The task ::
Continue the text on serving index.html and static files through Django, starting after its last sentence.

Text section ::
Here's how to set up Django to serve your static files and index.html on / while still having the possibility to use Django views for the admin dashboard, registration etc.

from django.conf.urls import include, url
from django.contrib import admin
from django.contrib.staticfiles.views import serve
from django.views.generic import RedirectView

admin.autodiscover()

urlpatterns = [

    # / routes to index.html
    url(r'^$', serve,
        kwargs={'path': 'index.html'}),

    # static files (*.css, *.js, *.jpg etc.) served on /
    # (assuming Django uses /static/ and /media/ for static/media urls)
    url(r'^(?!/?static/)(?!/?media/)(?P<path>.*\..*)$',
        RedirectView.as_view(url='/static/%(path)s', permanent=False)),

    # other views still work too
    url(r'^admin/', include(admin.site.urls)),
]

I specify urlpatterns as a list, as Django 1.10 requires. The redirects are not permanent by default since 1.9, so you need to explicitly set permanent=True if you want browsers to cache this, though when debugging I find it better to start with False.

Extracted entries ::
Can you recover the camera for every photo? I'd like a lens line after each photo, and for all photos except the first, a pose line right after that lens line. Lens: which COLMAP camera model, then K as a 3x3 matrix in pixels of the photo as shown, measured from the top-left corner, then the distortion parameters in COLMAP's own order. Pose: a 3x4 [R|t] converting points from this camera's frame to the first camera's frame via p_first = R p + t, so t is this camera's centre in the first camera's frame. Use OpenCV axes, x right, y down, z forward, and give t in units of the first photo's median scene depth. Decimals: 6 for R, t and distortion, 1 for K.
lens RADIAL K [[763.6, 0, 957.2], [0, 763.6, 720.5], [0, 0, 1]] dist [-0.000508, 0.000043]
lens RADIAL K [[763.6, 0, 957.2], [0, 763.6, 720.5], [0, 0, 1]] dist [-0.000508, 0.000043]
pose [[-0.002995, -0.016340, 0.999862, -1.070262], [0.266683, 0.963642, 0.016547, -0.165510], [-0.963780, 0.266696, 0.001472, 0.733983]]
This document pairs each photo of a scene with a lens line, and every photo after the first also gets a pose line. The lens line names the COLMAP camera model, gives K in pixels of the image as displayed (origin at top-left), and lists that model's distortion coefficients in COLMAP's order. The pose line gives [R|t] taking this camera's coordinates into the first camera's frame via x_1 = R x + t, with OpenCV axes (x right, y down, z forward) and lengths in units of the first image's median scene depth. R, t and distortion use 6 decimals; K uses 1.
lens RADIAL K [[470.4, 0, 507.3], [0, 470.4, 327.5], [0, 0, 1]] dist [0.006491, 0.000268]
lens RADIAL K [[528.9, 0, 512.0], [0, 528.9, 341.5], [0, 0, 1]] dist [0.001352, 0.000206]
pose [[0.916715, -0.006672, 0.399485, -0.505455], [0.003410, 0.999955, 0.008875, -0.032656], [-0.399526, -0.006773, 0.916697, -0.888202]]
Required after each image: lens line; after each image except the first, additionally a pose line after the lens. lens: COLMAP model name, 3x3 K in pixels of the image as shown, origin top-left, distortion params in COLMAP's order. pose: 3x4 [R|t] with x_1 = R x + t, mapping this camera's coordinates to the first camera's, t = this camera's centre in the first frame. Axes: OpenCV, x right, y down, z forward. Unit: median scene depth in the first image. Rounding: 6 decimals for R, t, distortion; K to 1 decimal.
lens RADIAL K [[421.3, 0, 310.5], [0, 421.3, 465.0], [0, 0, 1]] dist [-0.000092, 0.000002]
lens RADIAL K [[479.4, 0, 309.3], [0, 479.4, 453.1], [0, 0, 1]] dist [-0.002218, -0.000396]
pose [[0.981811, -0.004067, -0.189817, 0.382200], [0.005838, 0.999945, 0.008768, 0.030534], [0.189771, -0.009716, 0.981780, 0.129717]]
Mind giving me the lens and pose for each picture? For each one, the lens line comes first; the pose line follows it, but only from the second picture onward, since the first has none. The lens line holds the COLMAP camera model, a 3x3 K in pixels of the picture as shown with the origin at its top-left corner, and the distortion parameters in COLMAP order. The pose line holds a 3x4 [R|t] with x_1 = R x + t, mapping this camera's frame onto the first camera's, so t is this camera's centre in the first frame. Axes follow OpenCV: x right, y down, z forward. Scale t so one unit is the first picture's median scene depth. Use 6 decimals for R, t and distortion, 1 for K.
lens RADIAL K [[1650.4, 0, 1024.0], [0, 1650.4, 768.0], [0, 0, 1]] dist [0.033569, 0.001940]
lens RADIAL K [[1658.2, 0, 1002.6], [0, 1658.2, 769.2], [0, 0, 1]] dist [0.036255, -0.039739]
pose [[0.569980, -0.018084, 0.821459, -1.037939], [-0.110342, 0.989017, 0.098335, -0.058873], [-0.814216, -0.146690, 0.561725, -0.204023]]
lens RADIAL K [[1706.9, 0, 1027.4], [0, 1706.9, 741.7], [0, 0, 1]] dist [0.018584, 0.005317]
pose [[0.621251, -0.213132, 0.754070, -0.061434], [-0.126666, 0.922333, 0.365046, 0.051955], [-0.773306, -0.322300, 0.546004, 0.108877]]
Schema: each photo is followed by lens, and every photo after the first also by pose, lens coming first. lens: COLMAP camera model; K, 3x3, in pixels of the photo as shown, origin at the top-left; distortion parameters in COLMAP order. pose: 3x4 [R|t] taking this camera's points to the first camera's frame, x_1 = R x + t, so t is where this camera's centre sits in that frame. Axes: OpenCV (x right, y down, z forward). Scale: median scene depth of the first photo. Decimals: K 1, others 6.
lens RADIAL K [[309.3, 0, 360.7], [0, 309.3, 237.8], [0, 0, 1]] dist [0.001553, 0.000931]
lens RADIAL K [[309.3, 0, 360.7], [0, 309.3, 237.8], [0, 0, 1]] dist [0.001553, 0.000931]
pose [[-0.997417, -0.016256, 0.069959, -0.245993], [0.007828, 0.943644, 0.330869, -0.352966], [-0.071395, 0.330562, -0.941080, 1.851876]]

Exercise answer ::
This approach allows you to use something like create-react-app or Yeoman frontend generators that package a built, minified frontend app into a single folder (like dist/). You then e.g. use a script to move that into Django's static files folder (e.g. myproject/static/) and serve it from Heroku.

What Ian wrote about wanting to use something like S3 for your static files stands, but sometimes you just want to start simple with one repository, one Heroku dyno and still be able to use Django + a SPA. Also, using something like WhiteNoise makes serving static files from Python pretty OK and allows you to later on easily put a CDN in front of your static files.

Note: for user-uploaded files you should still use an outside service like Amazon S3 or Backblaze B2 (which is 4 lines of code to integrate).

Serving Media Files

WhiteNoise is not suitable for serving user-uploaded “media” files. For one thing, as described above, it only checks for static files at startup and so files added after the app starts won’t be seen. More importantly though, serving user-uploaded files from the same domain as your main application is a security risk (this blog post from Google security describes the problem well). And in addition to that, using local disk to store and serve your user media makes it harder to scale your application across multiple machines.

For all these reasons, it’s much better to store files on a separate dedicated storage service and serve them to users from there. The django-storages library provides many options e.g. Amazon S3, Azure Storage, and Rackspace CloudFiles.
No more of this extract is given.